Phantasm - Locke - American Record Guide
We can’t help looking back at the Baroque through the distorted lens of JS Bach, Handel, and Vivaldi — each an exception to the era in various ways. Devoid of drama or overt virtuosity, Matthew Locke’s music was much more typical, even prototypical. This album is called For Lovers of Consort Music, and it serves as a fair reminder that this is music to please and comfort without drawing undue attention to itself.
Now based in Berlin, the ensemble Phantasm makes a specialty of consort music, having recorded albums devoted to Byrd, Lawes, Tye, Dowland, and a disc of Purcell’s fantasies for viol. These four artists have a warm, full sound, and the engineering is excellent.
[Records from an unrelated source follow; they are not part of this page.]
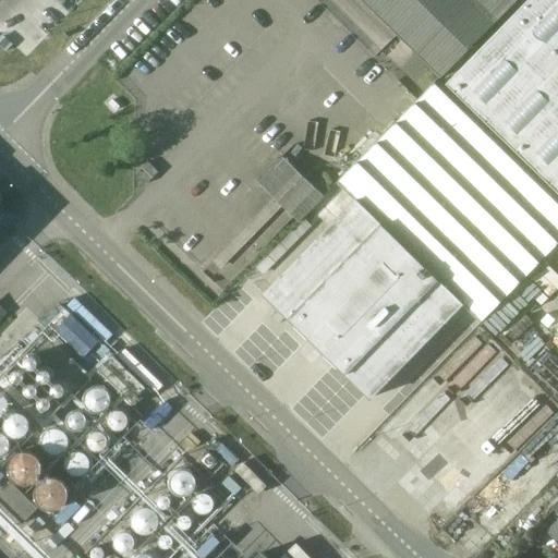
[(557,0),(528,0),(441,88),(440,89),(434,84),(338,182),(355,199),(264,293),(370,398),(461,303),(478,320),(557,239),(557,0)]
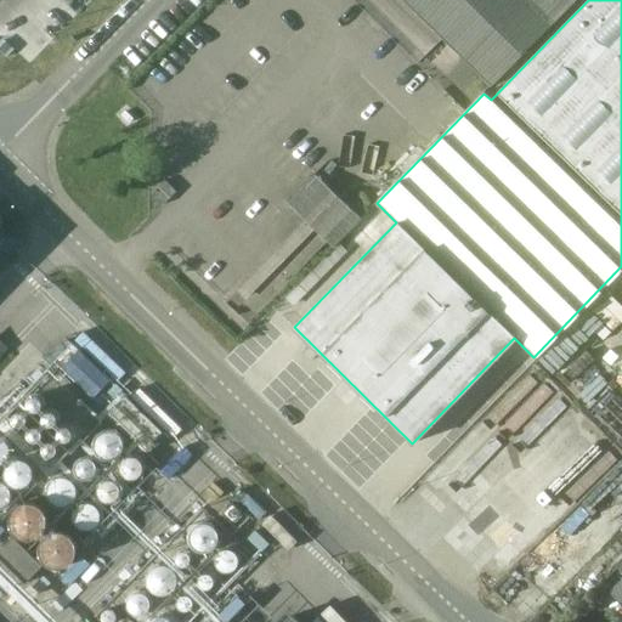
[(574,0),(402,0),(490,86),(574,0)]
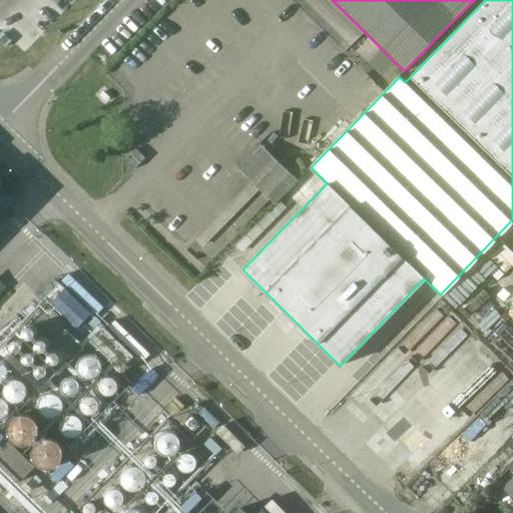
[(236,166),(275,203),(297,179),(259,143),(236,166)]
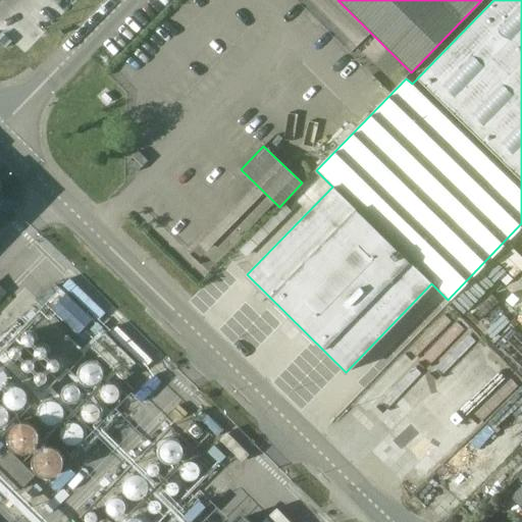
[(139,151),(127,162),(138,171),(148,160),(139,151)]
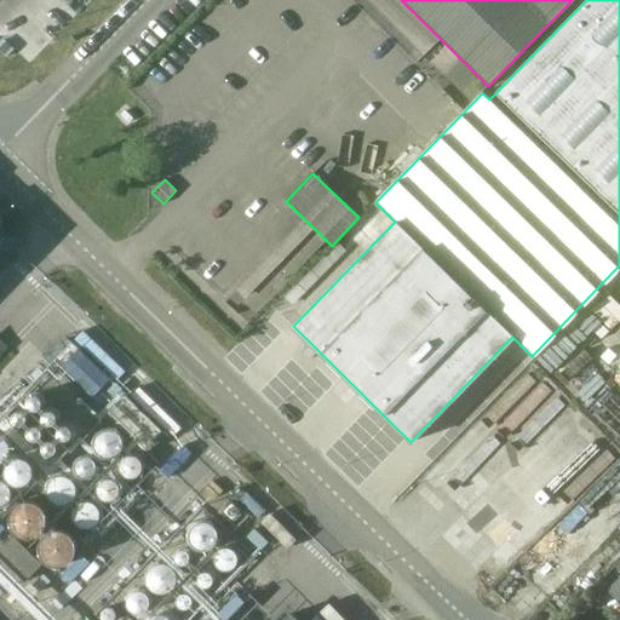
[(32,413),(34,413),(35,413),(38,412),(40,411),(41,408),(41,407),(41,405),(40,402),(39,400),(36,399),(34,399),(32,399),(29,401),(27,402),(27,405),(27,407),(28,409),(29,412),(32,413)]
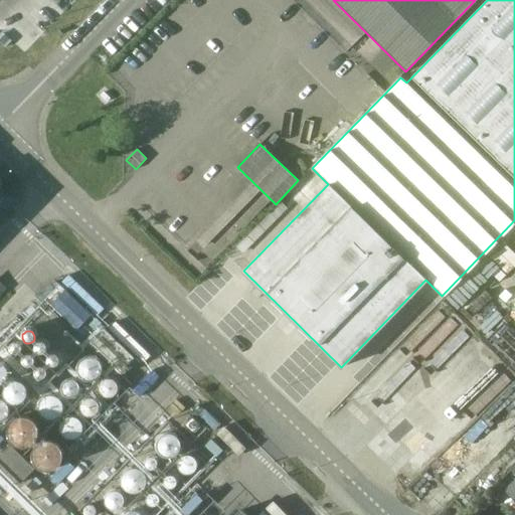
[(38,355),(40,355),(42,355),(43,354),(45,353),(46,351),(46,349),(46,347),(45,345),(44,344),(42,343),(40,343),(38,343),(36,344),(35,346),(34,348),(34,350),(35,352),(36,354),(38,355)]
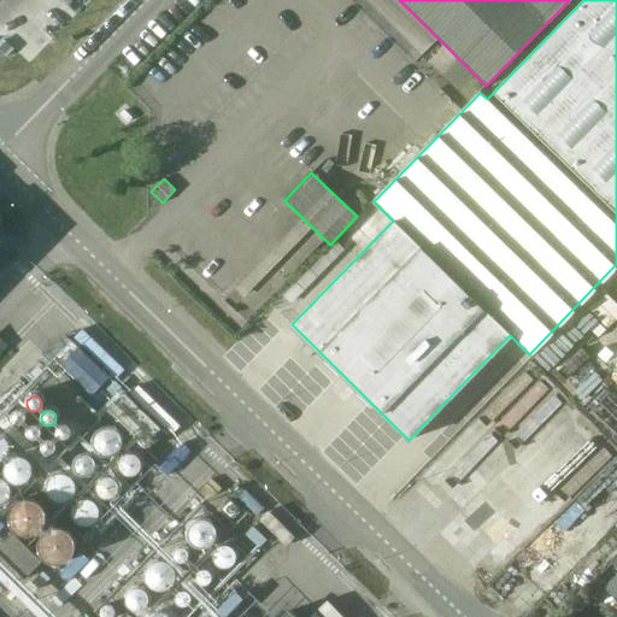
[(16,427),(18,428),(21,428),(22,427),(24,425),(25,423),(25,421),(25,418),(24,416),(23,415),(21,413),(18,412),(16,413),(13,415),(12,417),(11,419),(11,422),(12,424),(13,425),(16,427)]
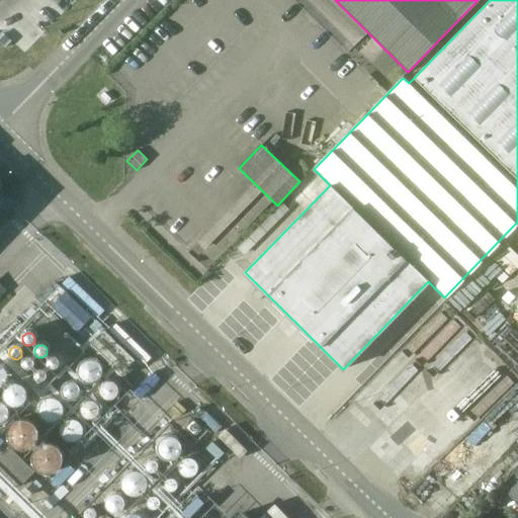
[(52,370),(54,370),(56,370),(57,369),(59,368),(60,366),(60,364),(60,363),(59,361),(58,359),(56,358),(54,358),(52,358),(50,360),(49,361),(48,363),(48,365),(49,367),(50,369),(52,370)]
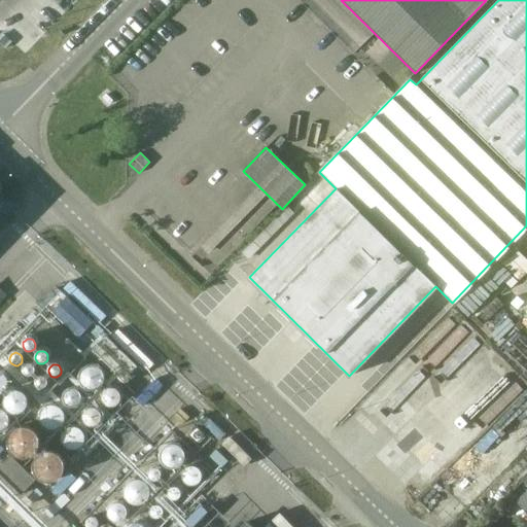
[(26,378),(28,378),(30,378),(32,377),(33,376),(34,374),(35,372),(34,370),(34,367),(32,366),(30,365),(28,365),(26,365),(24,366),(23,369),(22,371),(22,373),(23,375),(25,377),(26,378)]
Locke’s first seven suites are here, plus the Canon ‘4 on 2’ on a Plain Song and the Canon ‘4 on 2’ on a Hexachord. If I said they differed greatly from each other, I would not be telling the truth. As with tafelmusik, it hardly matters where one piece ends and the next begins. Even the major key pieces have an elegiac, minor-key wistfulness to them, without ever crossing the line into expressing actual sadness or anything that isn’t genteel. Still, this isn't a complaint. To have 73 minutes of exquisite music is an abundance. If you want maximum variety, there are plenty of ill-conceived anthologies jammed with three-minute selections by Pachelbel, Liszt, and Gershwin.
The cover depicts two views of a primitive sculpture, a minimalist figure lost in thought; like many of the best primitive sculptures, it is from the 20th Century. It is an inspired choice, both distinct from most covers for this sort of music and somehow expressive of the contents. The liner notes include a thorough overview of the music and individual biographies of the musicians, printed on better than usual quality paper.